Owners of a 200-year-old stone windmill are celebrating after receiving grants of more than £70,000 to help conserve the building and provide a heritage visitor centre.
Wymondham Windmill, which attracts 35,000 visitors every year, has been given £36,500 by the Heritage Lottery Fund (HLF) and £34,500 from East Leicestershire LEADER to pay for a project billed as The Living Mill.
The Grade II listed building’s cap is to be lifted off to allow essential repairs to be carried out and a learning resource is to be set up telling the story of the mill and giving visitors the chance to learn traditional skills.
Sarah-Jayne Fletcher, who took over the windmill with husband Vincent five years ago, said: “We are thrilled to have received support for the project.
“As the mill’s owners we want to make sure it is here for future generations of Wymondham locals and the many visitors we get to this beautiful corner of Leicestershire.”
The renovation work, which is expected to be finished by next spring, will ensure the building is weather-tight and safe for people to visit.
It was built with five storeys in 1814 from local ironstone and topped with brick. The windmill, which is one of only four left in the country with six sails, ceased grinding corn in 1952 and cattle feed eight years later.

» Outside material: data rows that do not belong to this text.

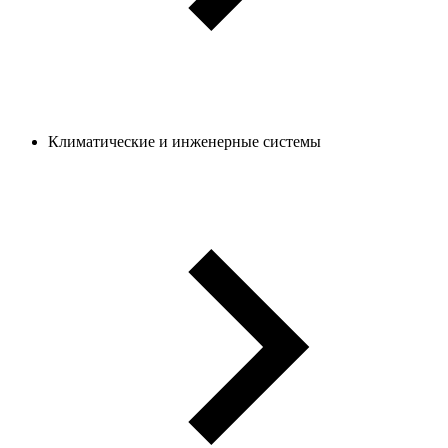
Климатические и инженерные системы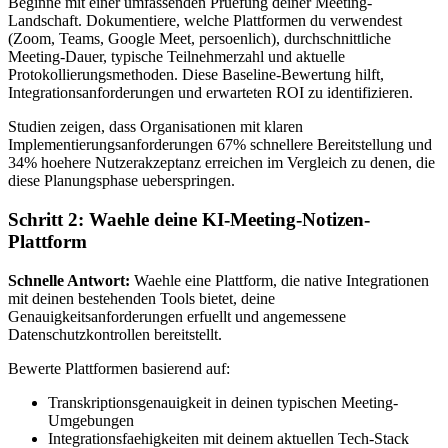
Beginne mit einer umfassenden Pruefung deiner Meeting-
Landschaft. Dokumentiere, welche Plattformen du verwendest
(Zoom, Teams, Google Meet, persoenlich), durchschnittliche
Meeting-Dauer, typische Teilnehmerzahl und aktuelle
Protokollierungsmethoden. Diese Baseline-Bewertung hilft,
Integrationsanforderungen und erwarteten ROI zu identifizieren.
Studien zeigen, dass Organisationen mit klaren
Implementierungsanforderungen 67% schnellere Bereitstellung und
34% hoehere Nutzerakzeptanz erreichen im Vergleich zu denen, die
diese Planungsphase ueberspringen.
Schritt 2: Waehle deine KI-Meeting-Notizen-
Plattform
Schnelle Antwort:
Waehle eine Plattform, die native Integrationen
mit deinen bestehenden Tools bietet, deine
Genauigkeitsanforderungen erfuellt und angemessene
Datenschutzkontrollen bereitstellt.
Bewerte Plattformen basierend auf:
Transkriptionsgenauigkeit in deinen typischen Meeting-
Umgebungen
Integrationsfaehigkeiten mit deinem aktuellen Tech-Stack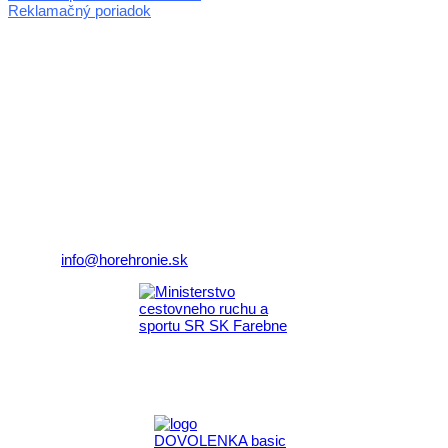
Reklamačný poriadok
© 2026 horehronie.sk
REGIÓN HOREHRONIE
oblastná organizácia cestovného ruchu
Klaster Horehronie
združenie cestovného ruchu
Nám. gen. M.R. Štefánika 3
977 01 Brezno
Telefón:
+421 911 633 119
E-mail:
info@horehronie.sk
Aktivita realizovaná s finančnou podporou
Ministerstva cestovného ruchu
a športu Slovenskej republiky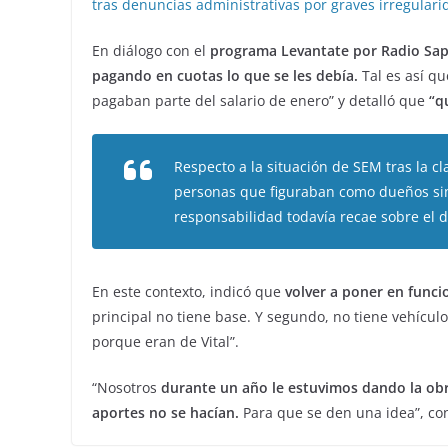
tras denuncias administrativas por graves irregulari
En diálogo con el
programa Levantate por Radio Sap
pagando en cuotas lo que se les debía.
Tal es así qu
pagaban parte del salario de enero” y detalló que
“q
Respecto a la situación de SEM tras la c
personas que figuraban como dueños si
responsabilidad todavía recae sobre el d
En este contexto, indicó que
volver a poner en func
principal no tiene base. Y segundo, no tiene vehículo
porque eran de Vital”.
“Nosotros
durante un año le estuvimos dando la obra
aportes no se hacían.
Para que se den una idea”, co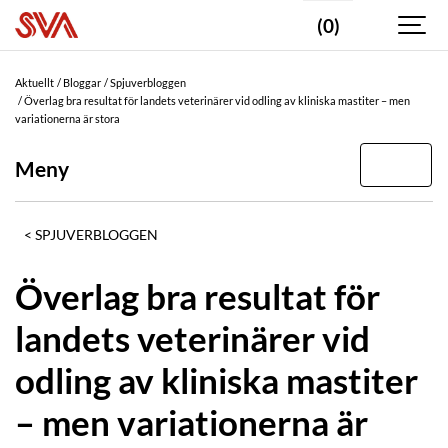
(0)
Aktuellt
Bloggar
Spjuverbloggen
Överlag bra resultat för landets veterinärer vid odling av kliniska mastiter – men
variationerna är stora
Meny
SPJUVERBLOGGEN
Överlag bra resultat för
landets veterinärer vid
odling av kliniska mastiter
– men variationerna är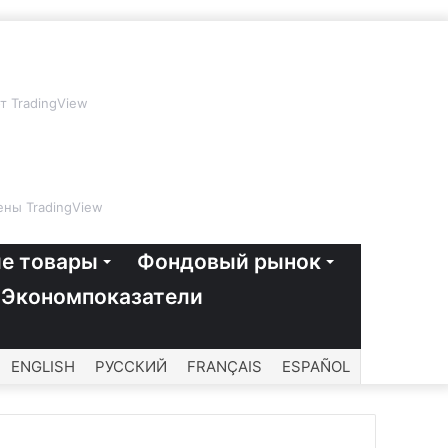
т TradingView
ны TradingView
е товары
Фондовый рынок
Экономпоказатели
ENGLISH
РУССКИЙ
FRANÇAIS
ESPAÑOL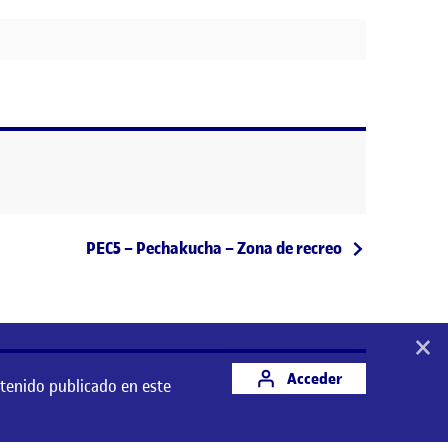
Entrada siguiente
PEC5 – Pechakucha – Zona de recreo
×
Acceder
ntenido publicado en este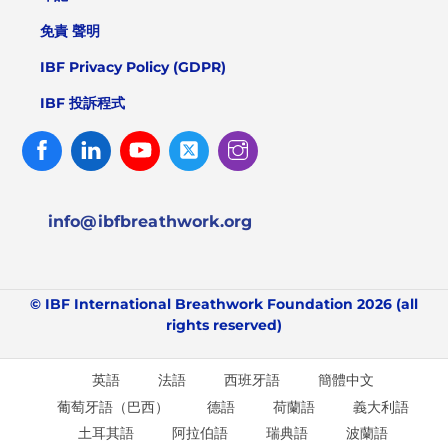
免責 聲明
IBF Privacy Policy (GDPR)
IBF 投訴程式
Facebook
Linked
Youtube
Twitter
Instagram
In
info@ibfbreathwork.org
© IBF International Breathwork Foundation 2026 (all
rights reserved)
英語
法語
西班牙語
簡體中文
葡萄牙語（巴西）
德語
荷蘭語
義大利語
土耳其語
阿拉伯語
瑞典語
波蘭語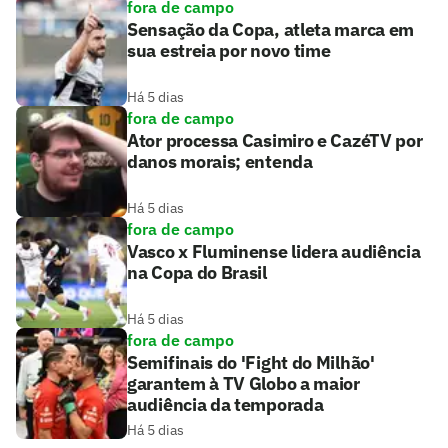
fora de campo
Sensação da Copa, atleta marca em
sua estreia por novo time
Há 5 dias
fora de campo
Ator processa Casimiro e CazéTV por
danos morais; entenda
Há 5 dias
fora de campo
Vasco x Fluminense lidera audiência
na Copa do Brasil
Há 5 dias
fora de campo
Semifinais do 'Fight do Milhão'
garantem à TV Globo a maior
audiência da temporada
Há 5 dias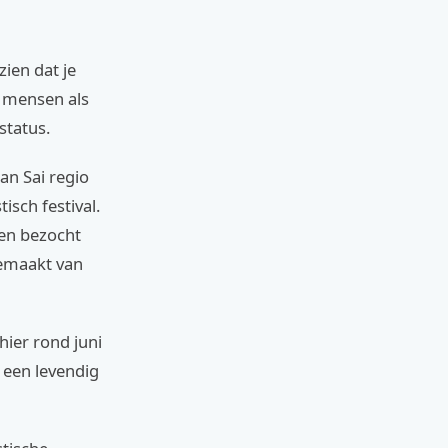
zien dat je
r mensen als
status.
an Sai regio
isch festival.
den bezocht
gemaakt van
hier rond juni
 een levendig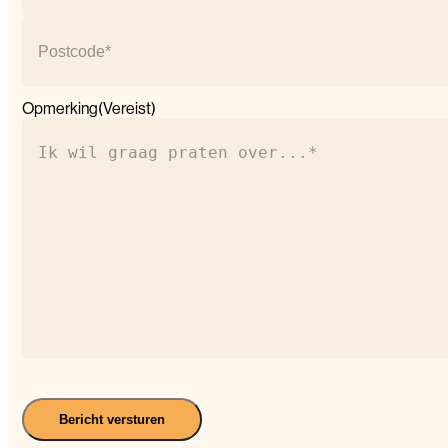
Plaats
Postcode
Opmerking
(Vereist)
Bericht versturen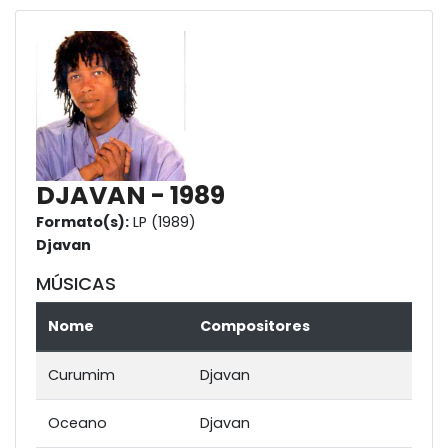
DJAVAN - 1989
Formato(s):
LP (1989)
Djavan
MÚSICAS
Nome
Compositores
Curumim
Djavan
Oceano
Djavan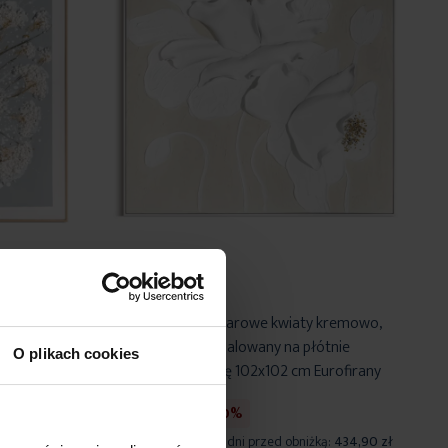
elaty
Obraz w trójwymiarowe kwiaty kremowo,
awiony w
beżowy ręcznie malowany na płótnie
O plikach cookies
oprawiony w ramę 102x102 cm Eurofirany
304,42 zł
-30%
:
393,90 zł
Najniższa cena z 30 dni przed obniżką:
434,90 zł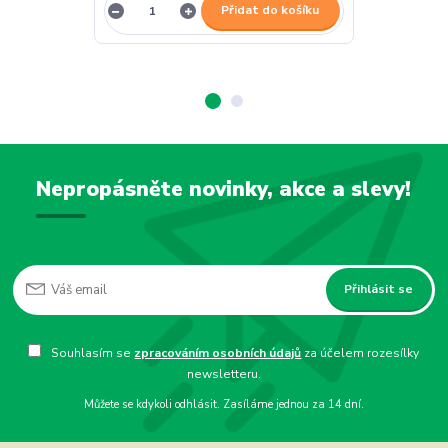
Přidat do košíku
Nepropásněte novinky, akce a slevy!
Přihlásit se
Souhlasím se
zpracováním osobních údajů
za účelem rozesílky
newsletteru.
Můžete se kdykoli odhlásit. Zasíláme jednou za 14 dní.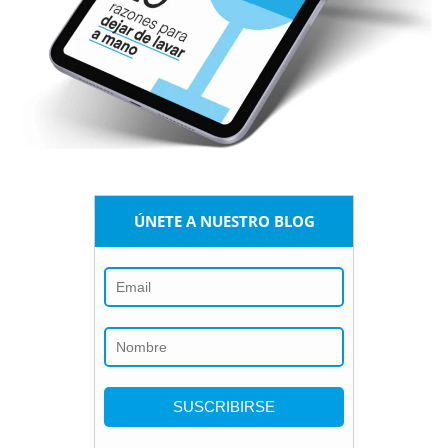
ÚNETE A NUESTRO BLOG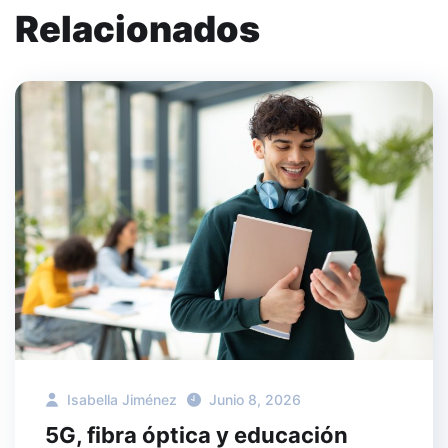
Relacionados
Isabella Jiménez
Junio 8, 2026
5G, fibra óptica y educación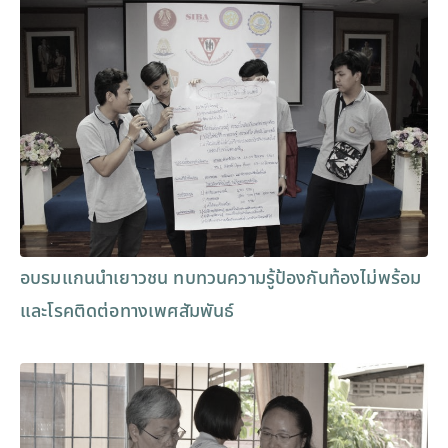
อบรมแกนนำเยาวชน ทบทวนความรู้ป้องกันท้องไม่พร้อม
และโรคติดต่อทางเพศสัมพันธ์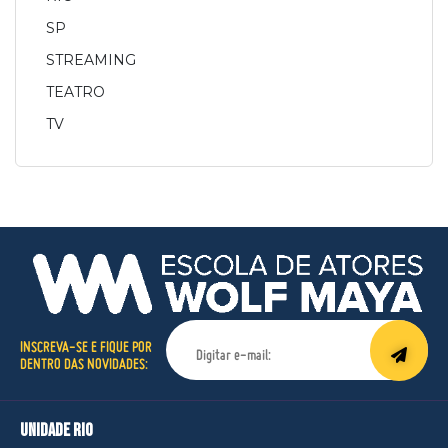
SP
STREAMING
TEATRO
TV
INSCREVA-SE E FIQUE POR
DENTRO DAS NOVIDADES:
unidade rio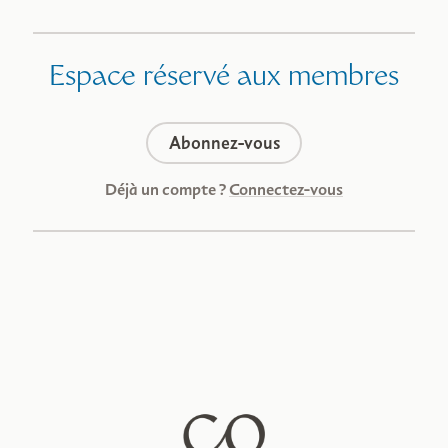
Espace réservé aux membres
Abonnez-vous
Déjà un compte ?
Connectez-vous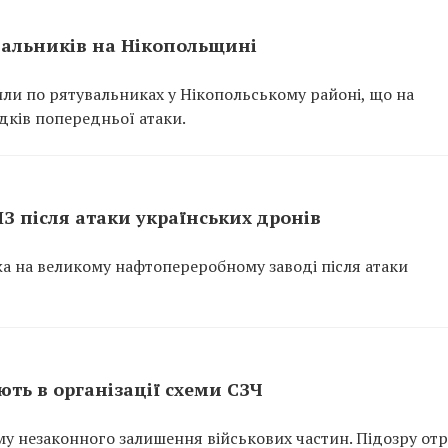
вальників на Нікопольщині
или по рятувальниках у Нікопольському районі, що на
ідків попередньої атаки.
ПЗ після атаки українських дронів
ежа на великому нафтопереробному заводі після атаки
ть в організації схеми СЗЧ
у незаконного залишення військових частин. Підозру от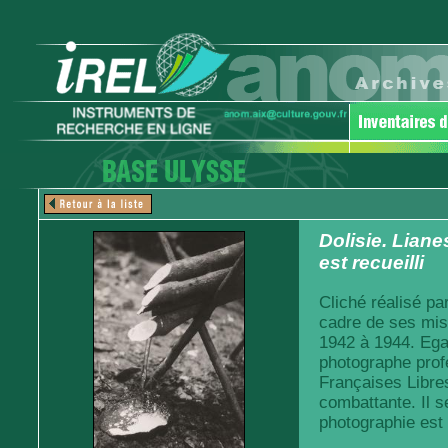
Dolisie. Liane
est recueilli
Cliché réalisé pa
cadre de ses mis
1942 à 1944. Egal
photographe prof
Françaises Libre
combattante. Il s
photographie est 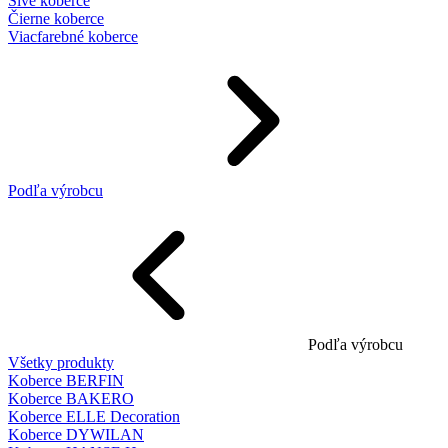
Sivé koberce
Čierne koberce
Viacfarebné koberce
Podľa výrobcu
Podľa výrobcu
Všetky produkty
Koberce BERFIN
Koberce BAKERO
Koberce ELLE Decoration
Koberce DYWILAN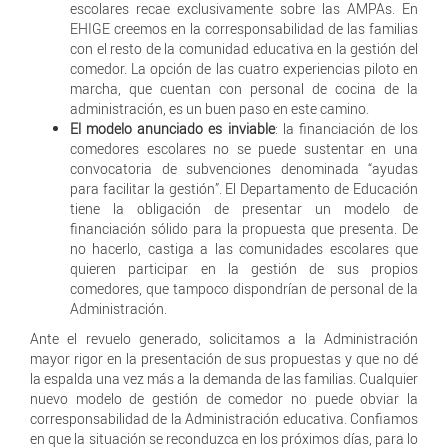
escolares recae exclusivamente sobre las AMPAs. En
EHIGE creemos en la corresponsabilidad de las familias
con el resto de la comunidad educativa en la gestión del
comedor. La opción de las cuatro experiencias piloto en
marcha, que cuentan con personal de cocina de la
administración, es un buen paso en este camino.
El modelo anunciado es inviable
: la financiación de los
comedores escolares no se puede sustentar en una
convocatoria de subvenciones denominada “ayudas
para facilitar la gestión”. El Departamento de Educación
tiene la obligación de presentar un modelo de
financiación sólido para la propuesta que presenta. De
no hacerlo, castiga a las comunidades escolares que
quieren participar en la gestión de sus propios
comedores, que tampoco dispondrían de personal de la
Administración.
Ante el revuelo generado, solicitamos a la Administración
mayor rigor en la presentación de sus propuestas y que no dé
la espalda una vez más a la demanda de las familias. Cualquier
nuevo modelo de gestión de comedor no puede obviar la
corresponsabilidad de la Administración educativa. Confiamos
en que la situación se reconduzca en los próximos días, para lo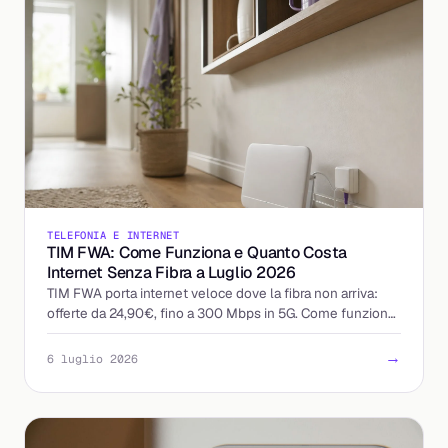
TELEFONIA E INTERNET
TIM FWA: Come Funziona e Quanto Costa
Internet Senza Fibra a Luglio 2026
TIM FWA porta internet veloce dove la fibra non arriva:
offerte da 24,90€, fino a 300 Mbps in 5G. Come funziona
e a chi conviene davvero.
→
6 luglio 2026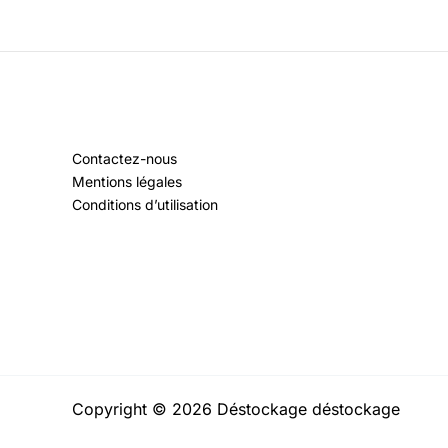
Contactez-nous
Mentions légales
Conditions d’utilisation
Copyright © 2026 Déstockage déstockage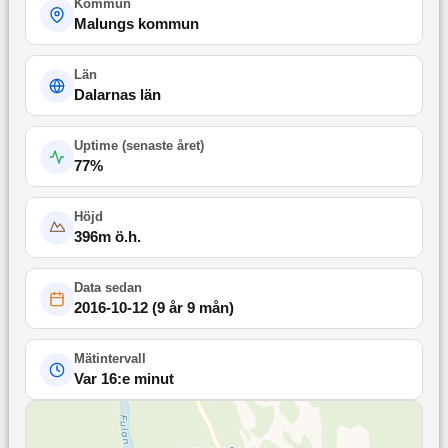
Kommun
Malungs kommun
Län
Dalarnas län
Uptime (
senaste året
)
77
%
Höjd
396
m ö.h.
Data sedan
2016-10-12
(
9 år 9 mån
)
Mätintervall
Var 16:e minut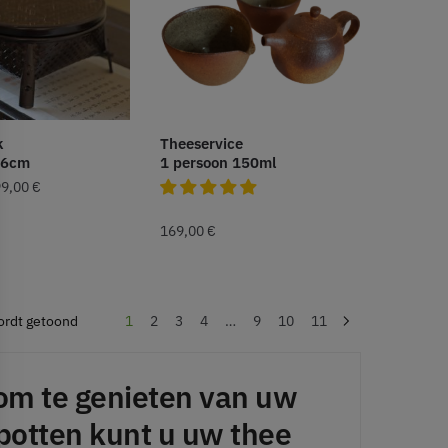
k
Theeservice
26cm
1 persoon 150ml
99,00
€
169,00
€
ordt getoond
1
2
3
4
…
9
10
11
 om te genieten van uw
potten kunt u uw thee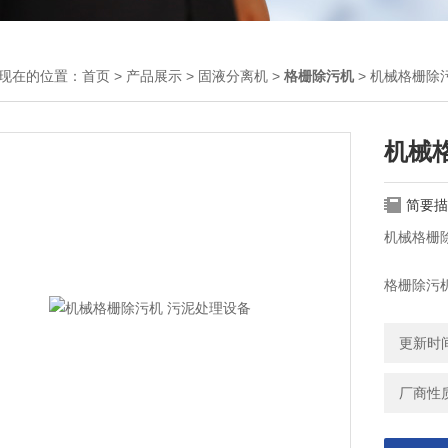
现在的位置：
首页
>
产品展示
>
固液分离机
>
格栅除污机
> 机械格栅除
机械
简要描
机械格栅
格栅除污
网作连续
浮污物耙
更新时间：
邻齿耙产
厂商性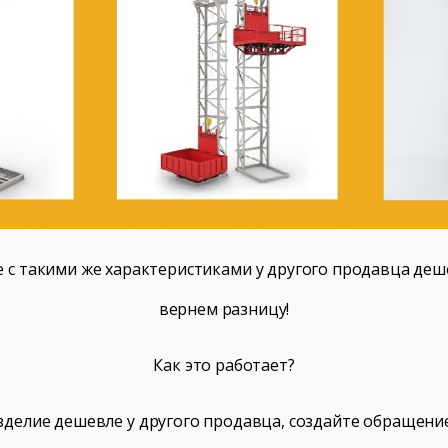
 с такими же характеристиками у другого продавца деше
вернем разницу!
Как это работает?
делие дешевле у другого продавца, создайте обращение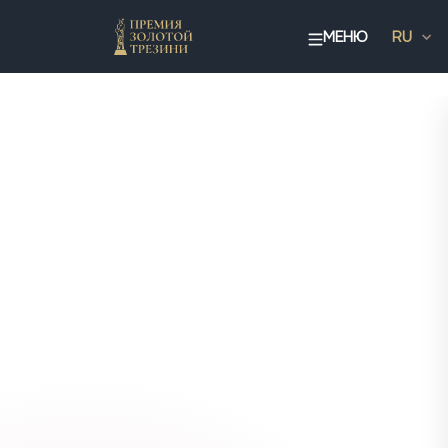
МЕНЮ
RU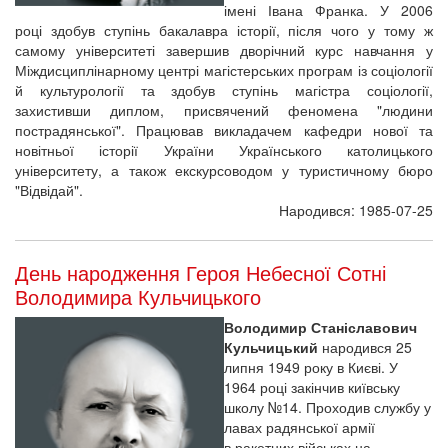
імені Івана Франка. У 2006
році здобув ступінь бакалавра історії, після чого у тому ж
самому університеті завершив дворічний курс навчання у
Міждисциплінарному центрі магістерських програм із соціології
й культурології та здобув ступінь магістра соціології,
захистивши диплом, присвячений феномена "людини
пострадянської". Працював викладачем кафедри нової та
новітньої історії України Українського католицького
університету, а також екскурсоводом у туристичному бюро
"Відвідай".
Народився: 1985-07-25
День народження Героя Небесної Сотні
Володимира Кульчицького
Володимир Станіславович
Кульчицький
народився 25
липня 1949 року в Києві. У
1964 році закінчив київську
школу №14. Проходив службу у
лавах радянської армії
в ракетних військах на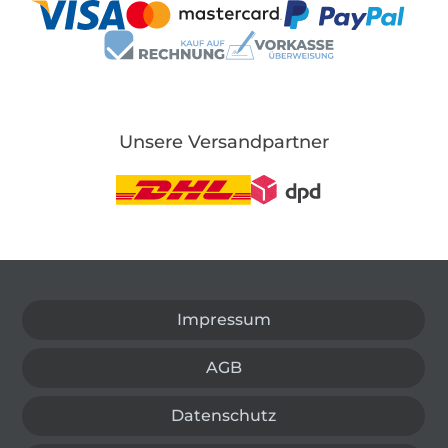
Unsere Versandpartner
In den deutschen Shop wechseln (aktuell gewählt
Impressum
AGB
Datenschutz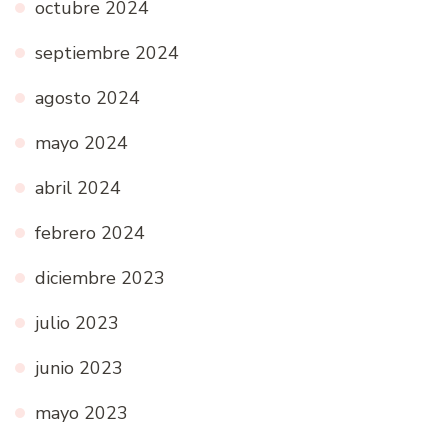
octubre 2024
septiembre 2024
agosto 2024
mayo 2024
abril 2024
febrero 2024
diciembre 2023
julio 2023
junio 2023
mayo 2023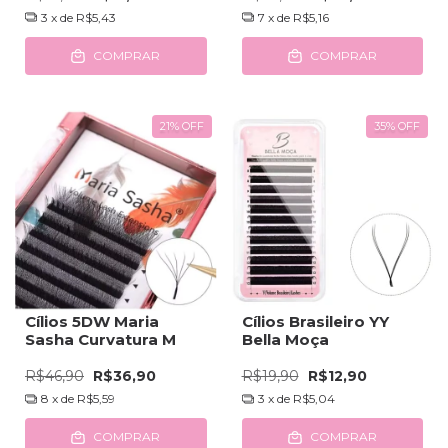
3
x de
R$5,43
7
x de
R$5,16
COMPRAR
COMPRAR
21
%
OFF
35
%
OFF
Cílios 5DW Maria
Cílios Brasileiro YY
Sasha Curvatura M
Bella Moça
R$46,90
R$36,90
R$19,90
R$12,90
8
x de
R$5,59
3
x de
R$5,04
COMPRAR
COMPRAR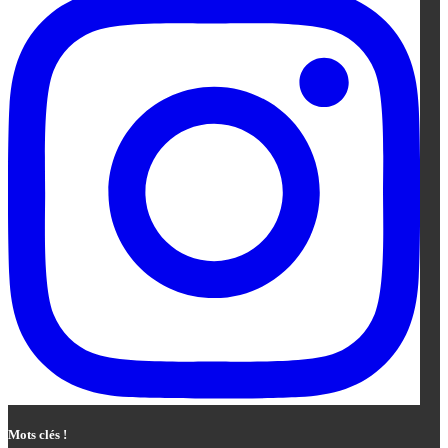
Mots clés !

It was worked by the ancestors of families who still live locally.
The windmill has been involved in the production of Stilton cheese and Melton Mowbray pork pies during its two centuries and was once also home to a bakery, dairy, butchers, stables and a smithy.
As part of The Living Mill project, three generations of the Wymondham community will come together to tell the story of their mill.
Children from the village primary and pre-schools will be involved in interpreting the history of the building and help develop teaching and learning resources.
Jonathan Platt, head of HLF East Midlands, said: “The Wymondham Windmill is a rare surviving part of our agricultural heritage and a much-loved local landmark in the heart of the village.
“This support, made possible by National Lottery players, will not only conserve the windmill but will allow more people to learn about its importance and history for the first time.”
The Wymondham Windmill site now supports seven micro-businesses, including a tea room, and has a caravan park, children’s play area and wooodland on its seven-acre site.